What to work on: Update the records by replacing "approximately" with "roughly" and keep everything else unchanged. Leave the pictures out of your answer.
────────
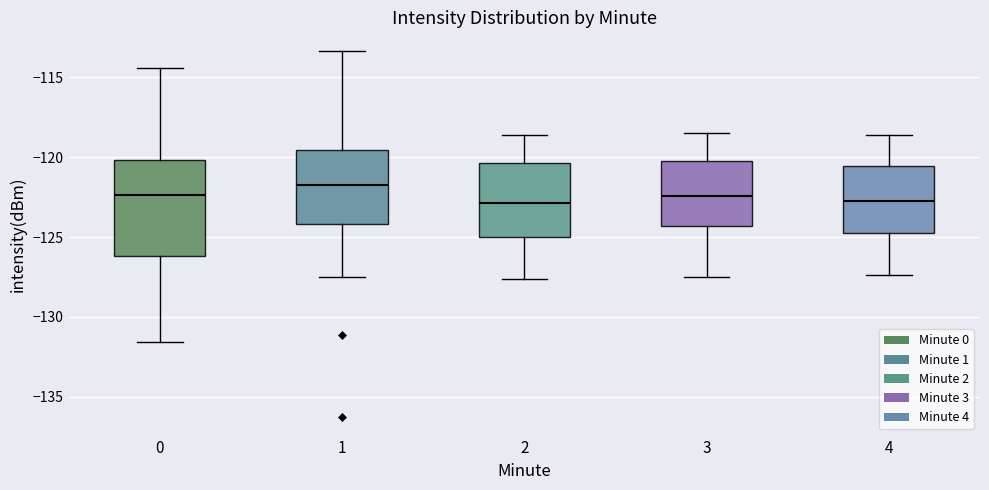

Reading left to right, transcribe this box plot: for each box, give where its median line is, the range the box spans, and where its two whiskers end, as read against the y-axis. The values are not printed on the chart, so give them approximately, as read against the axis.

0: median -122.5, box -126.0 to -120.0, whiskers -131.5 to -114.5
1: median -121.5, box -124.0 to -119.5, whiskers -127.5 to -113.5
2: median -123.0, box -125.0 to -120.5, whiskers -127.5 to -118.5
3: median -122.5, box -124.5 to -120.0, whiskers -127.5 to -118.5
4: median -122.5, box -124.5 to -120.5, whiskers -127.5 to -118.5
────────
Task response:
Reading left to right, transcribe this box plot: for each box, give where its median line is, the range the box spans, and where its two whiskers end, as read against the y-axis. The values are not printed on the chart, so give them roughly, as read against the axis.

0: median -122.5, box -126.0 to -120.0, whiskers -131.5 to -114.5
1: median -121.5, box -124.0 to -119.5, whiskers -127.5 to -113.5
2: median -123.0, box -125.0 to -120.5, whiskers -127.5 to -118.5
3: median -122.5, box -124.5 to -120.0, whiskers -127.5 to -118.5
4: median -122.5, box -124.5 to -120.5, whiskers -127.5 to -118.5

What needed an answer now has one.